If these symptoms occur, it is definitely time to seek medical treatment.

There are antiviral drugs that can decrease the length of the illness.  They should be started within 48 hours of onset of symptoms.  The antiviral drugs are expensive – without insurance the cost is around $100.  These are usually used for the really sick people; most healthy people with flu, however, do not need to be treated with antiviral drugs.

The flu viruses spread mainly by droplets released when people with flu cough, sneeze or talk.  The best way to prevent the flu is to get the flu vaccine (no, it’s not too late to get one!).  This year’s flu vaccination includes 2009 H1N1 virus that caused so much illness last season.

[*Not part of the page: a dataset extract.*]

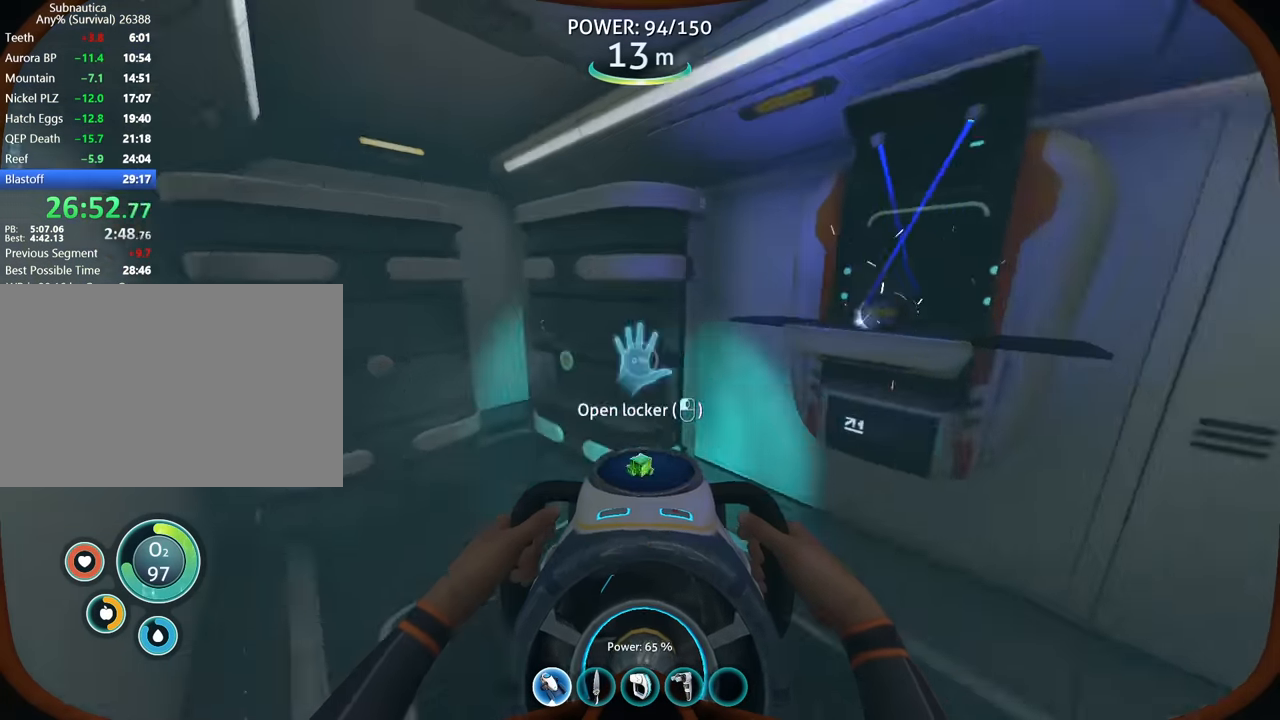
{"keys": [], "mouse": [], "events": [[67, "mouse_left", "up"], [100, "w", "up"], [334, "space", "down"], [434, "space", "up"]]}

Other ways to prevent the spread of flu are:

  • Avoid close contact with people who are sick.
  • Stay home when you are sick.
  • Cover your mouth and nose with a tissue when coughing or sneezing.
  • Clean your hands often with soap and water or alcohol-based hand rub.
  • Avoid touching your eyes, nose or mouth – germs are often spread when a person touches something that is contaminated with germs and then touches their eyes, nose, or mouth.
  • Get plenty of sleep, be physically active, manage your stress, drink plenty of fluids, and eat nutritious food.
  • Don’t smoke!  Smoking makes your respiratory tract more prone to infections.

You may be able to pass on the flu to someone else before you even know you are sick, as well as while you are sick.  Most healthy adults may be able to infect others beginning 1 day before symptoms develop and up to 5-7 days after becoming sick.

Now you know stuff about the flu; if you haven’t gotten your flu shot, we still have vaccine available here at Student Health and Wellness Clinic.  If you get the flu, follow the above recommendations and even though you will feel horrible, you will most likely live through it!!